On the other hand, there are 23 categories of organizations that will be exempt from the reporting requirement. These include:
- Highly regulated entities (e.g., banks, charitable trusts)
- Large operational companies maintaining a physical presence in the U.S.
- Dormant companies (whose closure was on or before January 1, 2020)
- Some entities owned or controlled by another entity exempt from the reporting requirement
- Additional categories at the Secretary of the Treasury's request
What Reporting Will Likely Require
Under the proposed rule, the CTA will require companies to identify their beneficial owners. The CTA defines a “beneficial owner” to be any individual who
(1) exercises substantial control over a reporting company or
(2) owns or controls at least 25 percent of the ownership interests of a reporting company
FinCEN has a broad interpretation of the “substantial control” provision in mind. Its stated goal is to “capture anyone who is able to make significant decisions on behalf of the entity. FinCEN's approach is designed to close loopholes that would allow corporate structuring that obscures owners or decision-makers. This is crucial to unmasking shell companies.”
Individuals who do not need to be included in the report are:
- nominees, intermediaries, custodians, and agents acting on behalf of another individual
- individuals acting solely as employees
- individuals with a future interest through a right of inheritance
Impact of Reporting
Once a report is filed, it can be accessed by U.S. federal, state, and local law enforcement and regulatory agencies (although some will need court approval before being able to pull the records). Companies will also be able to authorize financial institutions to access the records. The public will not be able to access the records, and there's a steep penalty of up to $250,000 or prison for the unauthorized dissemination of the filings.

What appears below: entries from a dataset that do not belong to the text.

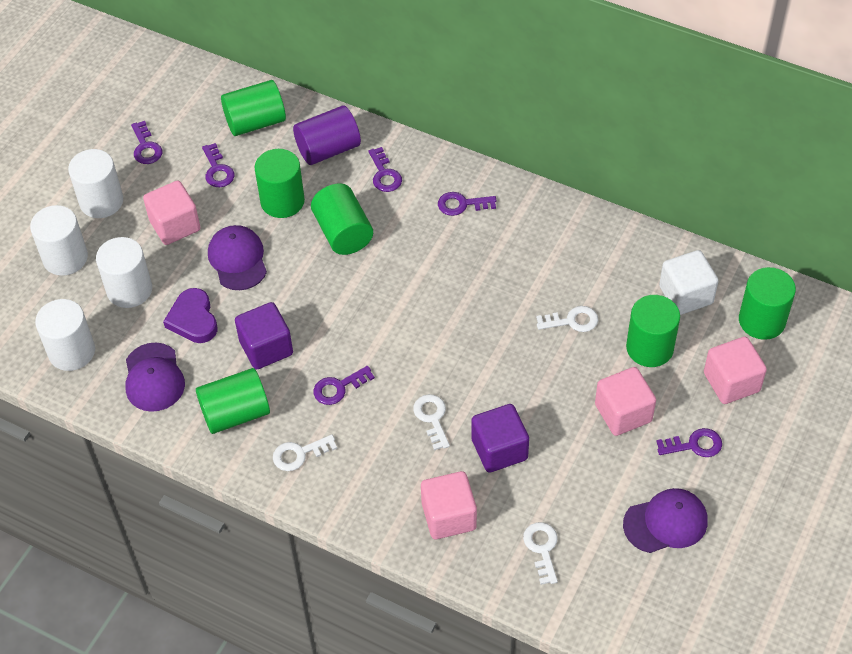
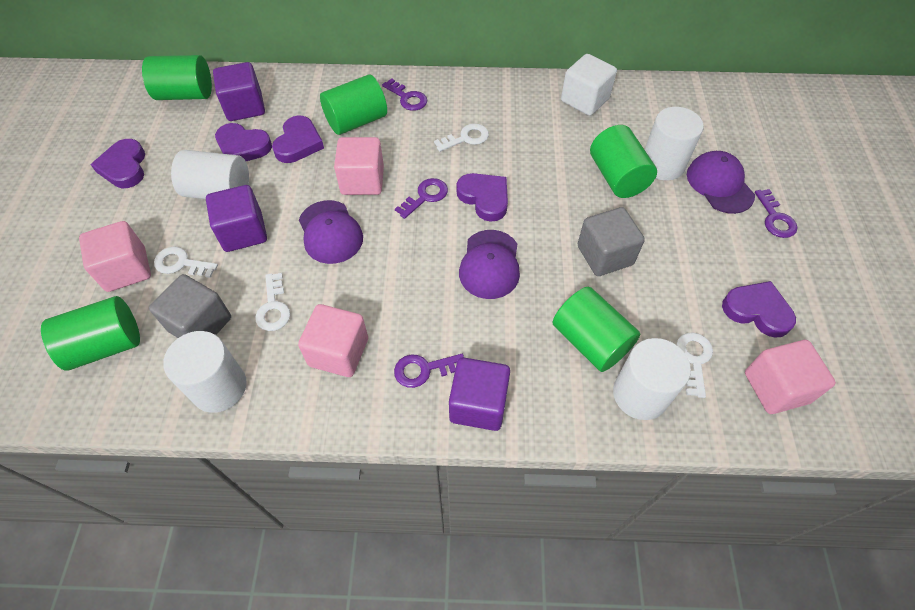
green cylinder: 6 -> 5
grey cube: 0 -> 2
purple cube: 2 -> 3
purple cylinder: 1 -> 0
purple heart: 1 -> 5
purple key: 6 -> 4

If individuals fail to file a report, fail to update the report, or include fraudulent information may face a fine of up to $10,000 and two years in prison. (From the FinCEN's proposed rules, we anticipate that new entities will need to file their disclosure within 14 days of an initial filing. Existing companies will need to file within a year after the regulations' final authorization.)
Again, this is an overview of what the FinCEN has proposed, but there's no doubt that there will be changes in the policy before it is finalized. And there's likely to be litigation over provisions in the years to come.
Still, it's much better to start this process now—before you're racing the other millions of businesses trying to figure out how to comply with these requirements.